Well, it sort of does make sense. But that is not what we see clinically and there are some potential negatives if a woman was to use these PCT medications. For women, in contrast to men, tapering down seems to be the best method of PCT. During AAS use in women, a woman’s HPGA (Hypothalamic-Pituitary-Gonadal Axis) is shut down like the HPTA does in a male and these endogenous sex hormones are supressed. FSH, LH, estradiol, progesterone, testosterone and perhaps downstream from here also. It would make sense then that some form of PCT would be beneficial for a female then, right? Well, until further notice, no. There are a few reasons why. Firstly, what we see clinically is that the moment a female stops AAS, soon thereafter her menses returns and her HPGA functions again at full capacity within months and often within weeks even. A woman is still creating a number of crucial hormones via her adrenals when her HPGA is shut down and so it is with this idea that a woman does not experience the lows (or at least to the degree) a man does post cycle if his HPTA is not restored. I have been witness to suicides in males who have not returned back to baseline after using anabolic steroids. Usually, this is rare and is only the case when a man neglects proper PCT and the follow up blood work to see if PCT was successful or not. “Post Cycle Blues” I find only the case when the PCT itself was not successful. PCT blues also seem to be experienced in individuals susceptible to changes in mood. On the flip-coin of this equation, I have known for many men who have not recovered that report feeling “fine” as they call it. Ignorance is bliss, to the fool none the wiser! Symptomatic or not, low or sub-optimal hormonal levels is not good for your health or maintenance of skeletal muscle mass. Anyway, I digress. Back to the ladies’ corner.

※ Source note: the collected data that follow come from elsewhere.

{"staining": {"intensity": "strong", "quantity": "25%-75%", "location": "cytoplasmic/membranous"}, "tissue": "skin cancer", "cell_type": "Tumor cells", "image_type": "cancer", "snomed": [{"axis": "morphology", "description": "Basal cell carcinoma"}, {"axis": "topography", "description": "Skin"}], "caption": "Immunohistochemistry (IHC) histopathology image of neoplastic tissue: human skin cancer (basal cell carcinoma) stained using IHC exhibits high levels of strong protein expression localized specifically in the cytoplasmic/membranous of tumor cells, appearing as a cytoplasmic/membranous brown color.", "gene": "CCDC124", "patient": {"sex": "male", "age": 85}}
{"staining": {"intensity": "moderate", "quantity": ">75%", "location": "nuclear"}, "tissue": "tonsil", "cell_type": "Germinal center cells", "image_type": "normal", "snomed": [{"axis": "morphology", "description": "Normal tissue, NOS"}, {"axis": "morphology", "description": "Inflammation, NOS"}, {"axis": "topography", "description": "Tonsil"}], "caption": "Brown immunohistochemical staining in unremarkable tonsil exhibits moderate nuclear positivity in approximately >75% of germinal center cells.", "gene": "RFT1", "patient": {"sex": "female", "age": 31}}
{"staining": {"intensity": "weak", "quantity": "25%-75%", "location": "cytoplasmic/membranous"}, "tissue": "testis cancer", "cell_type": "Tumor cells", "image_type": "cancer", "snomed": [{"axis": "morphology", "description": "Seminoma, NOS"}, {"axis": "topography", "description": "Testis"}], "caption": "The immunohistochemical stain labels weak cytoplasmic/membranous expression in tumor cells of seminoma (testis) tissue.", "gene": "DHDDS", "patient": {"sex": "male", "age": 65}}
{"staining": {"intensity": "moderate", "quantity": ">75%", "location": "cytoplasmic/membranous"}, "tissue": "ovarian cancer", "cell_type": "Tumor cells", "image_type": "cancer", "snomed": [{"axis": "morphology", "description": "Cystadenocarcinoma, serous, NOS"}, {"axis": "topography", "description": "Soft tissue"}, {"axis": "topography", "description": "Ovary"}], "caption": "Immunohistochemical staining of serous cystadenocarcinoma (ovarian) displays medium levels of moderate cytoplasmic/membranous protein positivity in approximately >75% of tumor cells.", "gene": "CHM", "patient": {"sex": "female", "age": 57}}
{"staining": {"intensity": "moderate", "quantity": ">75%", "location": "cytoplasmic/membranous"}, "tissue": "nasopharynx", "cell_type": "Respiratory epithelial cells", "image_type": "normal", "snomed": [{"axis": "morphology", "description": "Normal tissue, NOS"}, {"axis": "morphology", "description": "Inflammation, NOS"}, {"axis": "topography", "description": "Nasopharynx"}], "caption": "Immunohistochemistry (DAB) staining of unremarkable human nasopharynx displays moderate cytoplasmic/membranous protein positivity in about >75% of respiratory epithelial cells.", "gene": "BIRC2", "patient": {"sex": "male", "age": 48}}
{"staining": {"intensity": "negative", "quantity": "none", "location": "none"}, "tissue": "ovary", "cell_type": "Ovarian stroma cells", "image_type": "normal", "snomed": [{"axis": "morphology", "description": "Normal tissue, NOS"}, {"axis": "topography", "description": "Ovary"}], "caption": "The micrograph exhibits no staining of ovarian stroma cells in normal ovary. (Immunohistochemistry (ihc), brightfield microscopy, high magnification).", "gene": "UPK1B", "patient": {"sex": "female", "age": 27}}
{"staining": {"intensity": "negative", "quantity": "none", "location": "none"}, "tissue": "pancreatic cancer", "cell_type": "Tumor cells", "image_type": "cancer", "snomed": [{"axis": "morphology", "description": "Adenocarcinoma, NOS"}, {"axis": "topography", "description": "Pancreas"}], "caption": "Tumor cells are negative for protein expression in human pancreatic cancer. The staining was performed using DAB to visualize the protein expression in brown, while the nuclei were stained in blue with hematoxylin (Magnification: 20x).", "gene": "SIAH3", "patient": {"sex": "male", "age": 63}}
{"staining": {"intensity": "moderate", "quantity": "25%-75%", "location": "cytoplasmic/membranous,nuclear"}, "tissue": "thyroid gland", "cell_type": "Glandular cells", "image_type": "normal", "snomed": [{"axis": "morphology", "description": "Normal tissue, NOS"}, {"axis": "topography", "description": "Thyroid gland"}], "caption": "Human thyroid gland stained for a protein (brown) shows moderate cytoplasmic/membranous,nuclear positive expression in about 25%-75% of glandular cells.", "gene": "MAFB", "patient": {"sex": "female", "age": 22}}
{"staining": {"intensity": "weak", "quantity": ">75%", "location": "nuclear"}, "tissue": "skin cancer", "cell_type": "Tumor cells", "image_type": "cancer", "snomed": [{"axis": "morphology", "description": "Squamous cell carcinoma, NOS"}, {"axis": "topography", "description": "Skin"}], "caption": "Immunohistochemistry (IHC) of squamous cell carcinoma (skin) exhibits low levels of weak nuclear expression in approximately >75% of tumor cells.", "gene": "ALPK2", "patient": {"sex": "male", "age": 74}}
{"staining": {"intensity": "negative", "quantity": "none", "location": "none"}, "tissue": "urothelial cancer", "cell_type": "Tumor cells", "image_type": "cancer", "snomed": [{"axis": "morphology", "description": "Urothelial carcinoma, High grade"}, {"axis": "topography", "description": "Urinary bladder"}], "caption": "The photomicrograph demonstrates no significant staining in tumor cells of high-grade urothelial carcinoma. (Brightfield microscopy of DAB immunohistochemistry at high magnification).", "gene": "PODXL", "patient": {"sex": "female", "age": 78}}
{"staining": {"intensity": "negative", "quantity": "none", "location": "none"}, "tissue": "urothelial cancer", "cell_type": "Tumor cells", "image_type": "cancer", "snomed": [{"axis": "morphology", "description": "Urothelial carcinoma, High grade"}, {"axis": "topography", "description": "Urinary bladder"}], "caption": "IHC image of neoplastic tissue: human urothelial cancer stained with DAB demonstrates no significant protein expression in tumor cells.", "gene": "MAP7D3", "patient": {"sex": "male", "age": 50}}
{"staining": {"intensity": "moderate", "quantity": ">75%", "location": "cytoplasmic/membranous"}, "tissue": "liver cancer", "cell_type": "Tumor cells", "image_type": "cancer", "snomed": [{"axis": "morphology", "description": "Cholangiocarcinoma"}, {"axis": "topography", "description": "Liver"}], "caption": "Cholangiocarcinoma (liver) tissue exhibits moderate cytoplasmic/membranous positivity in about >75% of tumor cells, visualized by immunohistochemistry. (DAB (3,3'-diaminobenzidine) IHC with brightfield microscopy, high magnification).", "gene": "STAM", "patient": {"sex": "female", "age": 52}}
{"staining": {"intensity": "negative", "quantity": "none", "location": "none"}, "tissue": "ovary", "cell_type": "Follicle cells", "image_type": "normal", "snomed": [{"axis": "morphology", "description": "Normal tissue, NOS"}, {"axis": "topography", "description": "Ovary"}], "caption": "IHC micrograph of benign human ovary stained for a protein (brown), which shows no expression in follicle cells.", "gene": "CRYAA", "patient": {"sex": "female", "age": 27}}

“So could HCG or clomid be a good idea for a woman anyway though? To speed up recovery?”

In females, these medications act to stimulate oocyte development. Absolutely, we do not want pregnancy taking place (even if it is unlikely on AAS) while there are potential and likely androgens floating around. This will increase chances of virilisation (man sides) and also harm to the foetus. Moreover, as discussed above, the need for these medications is not there because the female will return to baseline without doing much at all. A tapering of the AAS she is using at a sensible interval is the best “PCT” for her. Of course, some studies here would be great. For now, if a woman is sensible with her AAS use and does not use them long term without sufficient time off, she will in almost every case return to normal with little time and effort. Some women can be emotionally sensitive during this time; my prescription for this minority of women is not to use AAS at all if the symptoms are bad enough. I hope this helps clear up any confusion on the topic of a post cycle therapy’s use case in women using AAS.